Major Brands Fail to Honor Unsubscribes

December 30, 2008
111 Views

A new study by Return Path, titled Keeping the Subscriber Experience Positive After “Unsubscribe Me”  shed some light on how top companies are treating opt-outs.  The study highlighted the importance of the unsubscribe process in the lifecycle of the customer experience.  Ken Magill also interviewed Bonnie Malone of Return Path on the study, which can be read at the Direct Magazine […]

A new study by Return Path, titled Keeping the Subscriber Experience Positive After “Unsubscribe Me”  shed some light on how top companies are treating opt-outs.  The study highlighted the importance of the unsubscribe process in the lifecycle of the customer experience.  Ken Magill also interviewed Bonnie Malone of Return Path on the study, which can be read at the Direct Magazine site.

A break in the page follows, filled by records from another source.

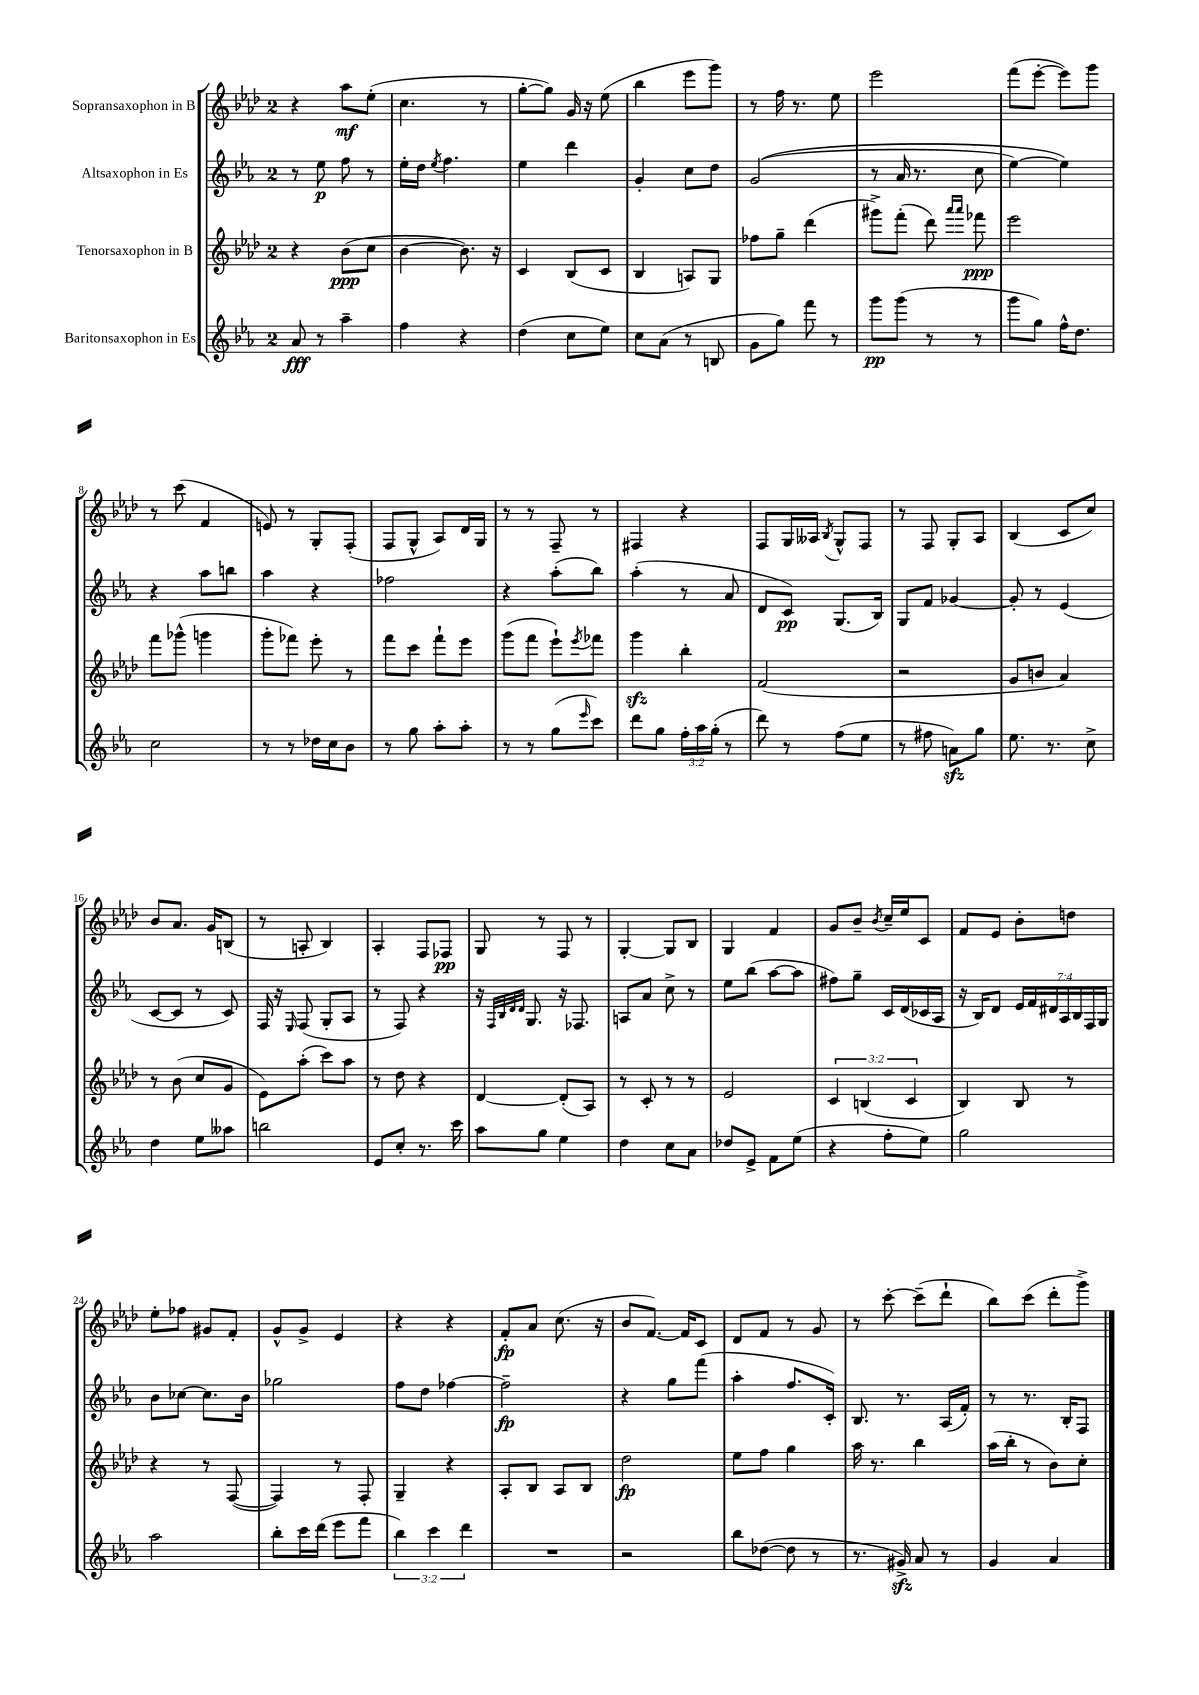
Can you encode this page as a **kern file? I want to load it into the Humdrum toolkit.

**kern	**kern	**kern	**kern
*staff4	*staff3	*staff2	*staff1
*clefG2	*clefG2	*clefG2	*clefG2
*k[b-e-a-]	*k[b-e-a-d-]	*k[b-e-a-]	*k[b-e-a-d-]
*M2/4	*M2/4	*M2/4	*M2/4
8a-	4r	8r	4r
8r	.	8ee-	.
4aa-~	(8b-	8ff	8aa-
.	8cc	8r	(8ee-'
=	=	=	=
4ff	[4b-	16ee-'	4.cc
.	.	16dd	.
.	.	8qee-	.
.	.	4.ff	.
4r	8.b-])	.	.
.	.	.	8r
.	16r	.	.
=	=	=	=
(4dd	4c	4ee-	[8gg'
.	.	.	8gg])
8cc	(8B-	4ddd	16g
.	.	.	16r
8ee-)	8c	.	(8ee-
=	=	=	=
8cc	4B-	4g'	4bb-
(8a-	.	.	.
8r	8A)	8cc	8eee-
8B	8G	8dd	8ggg)
=	=	=	=
8g	8ff-	&((2g	8r
8gg)	8gg~	.	16ff
.	.	.	8.r
8fff	(4ddd-	.	.
8r	.	.	8ee-
=	=	=	=
8ggg	8ggg#^)	8r	2eee-
(8ggg	(8fff'	16a-	.
.	.	8.r	.
8r	8ddd-)	.	.
.	16qqaaa-	.	.
.	16qqaaa-	.	.
8r	8fff-	8cc	.
=	=	=	=
8ggg	2eee-	[4ee-)	(8fff
8gg)	.	.	[8eee-'
16ff^^	.	4ee-]&)	8eee-])
8.dd	.	.	.
.	.	.	8ggg
=	=	=	=
2cc	8fff	4r	8r
.	(8ggg-^^	.	(8ccc
.	4ggg	8aa-	4f
.	.	8bb	.
=	=	=	=
8r	8ggg'	4aa-	8e)
8r	8fff-)	.	8r
16dd-	8eee-'	4r	8G'
16cc	.	.	.
8b-	8r	.	(8F'
=	=	=	=
8r	8fff	2ff-	8F
8gg	8ccc	.	8G^^
8aa-'	8fff`	.	8A-)
8aa-'	8eee-	.	16d-
.	.	.	16G
=	=	=	=
8r	(8ggg	4r	8r
8r	8fff	.	8r
(8gg	8eee-`)	(8aa-'	8F~
16qqeee-	8qeee-	.	.
8ccc)	8fff-	8bb-)	8r
=	=	=	=
8ddd	4ggg	(4aa-'	4F#
8gg	.	.	.
24ff'	4bb-'	8r	4r
24aa-	.	.	.
(24gg'	.	.	.
8r	.	8a-	.
=	=	=	=
8ddd)	(2f	8d	8F
8r	.	8c)	16G
.	.	.	16A--
.	.	.	8qB-
(8ff	.	(8.G	8G^^
8ee-	.	.	8F
.	.	16B-)	.
=	=	=	=
8r	2r	8G	8r
8ff#	.	8f	8F
8a)	.	[4g-	8G'
8gg	.	.	8A-
=	=	=	=
8.ee-	8g	8g-']	(4B-
.	8b	8r	.
8.r	.	.	.
.	4a-)	(4e-	8c
8cc^	.	.	8cc)
=	=	=	=
4dd	8r	[8c	8b-
.	(8b-	8c]	8.a-
8ee-	8cc	8r	.
.	.	.	16g
8aa--	8g	8c)	(8B
=	=	=	=
2bb	8e-)	16F	8r
.	.	16r	.
.	.	16qqE-	.
.	(8aa-'	(8F	8A'
.	8ccc)	8G'	4B-)
.	8aa-	8A-	.
=	=	=	=
8e-	8r	8r	4A-'
8cc'	8dd-	8F)	.
8.r	4r	4r	8F
.	.	.	8F-
16ccc	.	.	.
=	=	=	=
8aa-	[4d-	16r	8G
.	.	32qqF	.
.	.	32qqB-	.
.	.	32qqd	.
.	.	32qqd	.
.	.	8.G	.
8gg	.	.	8r
4ee-	(8d-']	16r	8F
.	.	8.F-	.
.	8A-)	.	8r
=	=	=	=
4dd	8r	8A	[4G'
.	8c'	8a-	.
8cc	8r	8cc^	8G]
8a-	8r	8r	8B-
=	=	=	=
8dd-	2e-	8ee-	4G
8e-^	.	(8bb-	.
8f	.	[8aa-	4f
(8ee-	.	8aa-]	.
=	=	=	=
4r	6c	8ff#)	8g
.	.	8gg~	8b-~
.	(6B	.	.
.	.	.	8qb-
8ff'	.	16c	16cc~
.	.	(16d	16ee-
.	6c	.	.
8ee-)	.	16c-	8c
.	.	16A-	.
=	=	=	=
2gg	4B-)	16r	8f
.	.	16B-)	.
.	.	8d	8e-
.	8B-	28e-	8b-'
.	.	28f	.
.	.	28d#	.
.	.	28A-	.
.	8r	.	8dd
.	.	28B-	.
.	.	28F	.
.	.	28G	.
=	=	=	=
2aa-	4r	8b-	8ee-'
.	.	[8cc-	8ff-
.	8r	8.cc-]	8g#
.	([8F	.	8f'
.	.	16b-	.
=	=	=	=
8bb-'	4F])	2gg-	8g^^
16ccc	.	.	8g^
(16ddd	.	.	.
8eee-	8r	.	4e-
8fff	8F'	.	.
=	=	=	=
6bb-)	4G~	8ff	4r
.	.	8dd	.
6ccc	.	.	.
.	4r	[4ff-	4r
6ddd	.	.	.
=	=	=	=
2r	8A-'	2ff-~]	8f'
.	8B-	.	8a-
.	8A-	.	(8.cc
.	8B-	.	.
.	.	.	16r
=	=	=	=
2r	2dd-	4r	8b-
.	.	.	[8.f)
.	.	8gg	.
.	.	.	16f]
.	.	(8fff	8c
=	=	=	=
8bb-	8ee-	4aa-'	8d-
([8dd-	8ff	.	8f
8dd-]	4gg	8.ff	8r
8r	.	.	8g
.	.	16c')	.
=	=	=	=
8.r	16aa-	8.B-	8r
.	8.r	.	.
.	.	.	[8ccc'
16g#^)	.	8.r	.
8a-	4bb-	.	(8ccc~]
8r	.	(16A-	8ddd-`
.	.	16f')	.
=	=	=	=
4g	(16aa-	8r	8bb-)
.	16bb-'	.	.
.	8r	8.r	(8ccc
4a-	8b-)	.	8ddd-'
.	.	16B-'	.
.	8cc'	8F	8ggg^)
==	==	==	==
*-	*-	*-	*-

Shockingly, however, the study found that as many as 20% of major brands did not immediately respect unsubscribes.  When handling the opt-out process, these companies all sent more than one email after the unsubscribe, and many sent four or more messages.  While many marketers think that the relationship with a consumer ends with the opt-out, sending additional messages could have a seriously negative impact on overall brand image, and may cause customers to stay away for good.

In addition, new CAN-SPAM regulations surrounding unsubscribes specifically make it illegal to require a consumer to log in in order to opt-out.  While most companies provide a landing page confirming the opt out has taken place, some send a confirmation email. Sending an email to confirm an opt-out from emails is controversial and found by many consumers to be a little annoying, as they have just finished asking not to receive any more mail. 

In other cases, forcing the consumer to reply with a message with something like “unsubscribe me” in the subject line is both time-consuming and bothersome.  I have had to fill out one of these emails before and found it to be an unnecessary hoop to jump through as well as inconvenient.  To add, I still received messages from this online clothing merchant after they forced me to mail them an unsubscribe message- and.  Needless to say, I won’t be shopping on their site anymore.

Return Path recommends that companies make the unsubscribe process as simple and convenient for the consumer as possible, as well as consider it a part of their customer relationship, rather than just a technical transaction.  Give departing customers the best possible brand experience and pay attention to the quality of your unsubscribe process with the same fervor as welcome messaging.  The first step to improving the brand experience, is as always, reputation.  Monitoring for compliance provides the necessary foundation for making the unsubscribe process a positve part of your branding strategy.